Title 33 U.S.C.A. § 1311 prohibits the discharge of fill material into navigable waters unless authorized by 33 U.S.C.A. § 1344. Under Section 1344 the Secretary of the Army is authorized to issue permits for the discharge of fill material into navigable waters. Conant alleges in his complaint, however, that he was not required to obtain a permit because normal fish farming on a scale where the fish farming facilities produce less than a 100,000 harvest weight pounds per year are exempted from the statutory provisions and therefore, since his operation was not that large, the Corps of Engineers improperly issued him a cease and desist order. There is no question but that the United States Army Corps of Engineers is an "agency" within the meaning of the Administrative Procedure Act, Jaffee v. United States, 592 F.2d 712, 719 (3rd Cir.), cert. denied, 441 U.S. 961 (1979). Therefore, construing Conant's allegations liberally, which we must under Haines v. Kerner, 404 U.S. 519 (1972), it is clear that he states a claim that he suffered a legal wrong because of the Corps of Engineers' action. Consequently, the district court erred in dismissing his claim for injunctive relief as barred by sovereign immunity.

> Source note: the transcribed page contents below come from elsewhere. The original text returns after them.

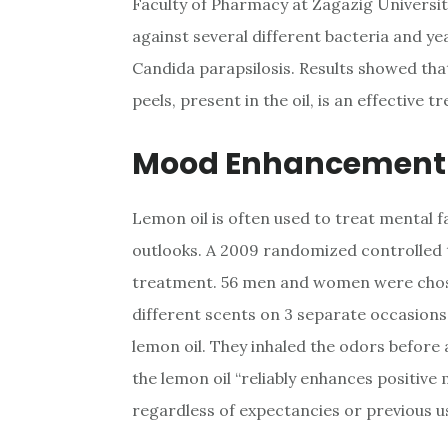
Faculty of Pharmacy at Zagazig University
against several different bacteria and ye
Candida parapsilosis. Results showed tha
peels, present in the oil, is an effective 
Mood Enhancement
Lemon oil is often used to treat mental 
outlooks. A 2009 randomized controlled tr
treatment. 56 men and women were chosen
different scents on 3 separate occasions
lemon oil. They inhaled the odors before 
the lemon oil “reliably enhances positi
regardless of expectancies or previous u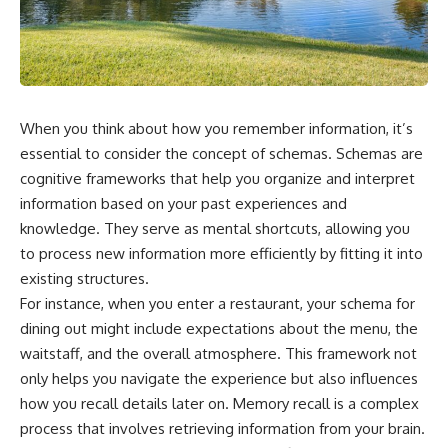
something light carries on its
05:45 How Bacteria Fight
own.**
Viruses (Restriction Enzymes)
09:10 CRISPR Explained: The
Cell's Molecular Memory
---
12:30 Anti-CRISPR Proteins: How
Viruses Fight Back
## ⏱ Chapters
15:15 Abortive Infection: When
When you think about how you remember information, it’s
Cells Sacrifice Themselves
0:00 Why Magenta Is Missing
18:00 How the Human Immune
essential to consider the concept of schemas. Schemas are
from Every Rainbow
System Fights Viruses
cognitive frameworks that help you organize and interpret
3:15 The Visible Spectrum
21:30 Interferons Explained:
information based on your past experiences and
Doesn't Work the Way You
Your Body's Early Warning
Think
System
knowledge. They serve as mental shortcuts, allowing you
6:50 How Cone Cells Create
24:45 APOBEC3G vs HIV: The
to process new information more efficiently by fitting it into
Color Vision
Genetic Arms Race
10:30 Why Your Brain Invents
28:10 Ancient Viruses Hidden
existing structures.
Magenta
Inside Human DNA
For instance, when you enter a restaurant, your schema for
14:15 The Difference Between
30:40 How Ancient Viruses
dining out might include expectations about the menu, the
the Color Wheel and the Visible
Made Pregnancy Possible
Spectrum
32:15 The Endless Evolutionary
waitstaff, and the overall atmosphere. This framework not
17:45 Metamers: How Different
Arms Race
only helps you navigate the experience but also influences
Light Looks Like the Same Color
how you recall details later on. Memory recall is a complex
21:10 Color Constancy: How Your
Brain Keeps Colors Stable
If that sounds familiar, you're not
process that involves retrieving information from your brain.
24:00 Why Magenta Is Real (But
alone.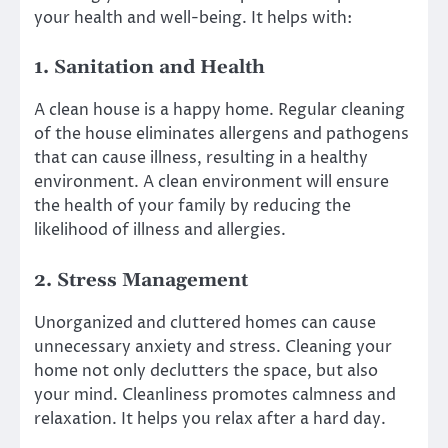
your health and well-being. It helps with:
1. Sanitation and Health
A clean house is a happy home. Regular cleaning
of the house eliminates allergens and pathogens
that can cause illness, resulting in a healthy
environment. A clean environment will ensure
the health of your family by reducing the
likelihood of illness and allergies.
2. Stress Management
Unorganized and cluttered homes can cause
unnecessary anxiety and stress. Cleaning your
home not only declutters the space, but also
your mind. Cleanliness promotes calmness and
relaxation. It helps you relax after a hard day.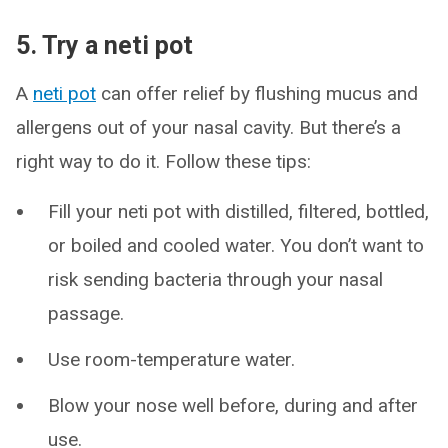
5. Try a neti pot
A
neti pot
can offer relief by flushing mucus and
allergens out of your nasal cavity. But there’s a
right way to do it. Follow these tips:
Fill your neti pot with distilled, filtered, bottled,
or boiled and cooled water. You don’t want to
risk sending bacteria through your nasal
passage.
Use room-temperature water.
Blow your nose well before, during and after
use.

For the foregoing reasons, the judgments entered in this case by the district court are REVERSED and the case is REMANDED for further proceedings.

1. The Eleventh Circuit has adopted the case law of the former Fifth Circuit handed down as of September 30, 1981, which is binding unless and until overruled or modified by this Court en banc. See Bonner v. City of Prichard, 661 F.2d 1206, 1209 (11th Cir. 1981) (en banc).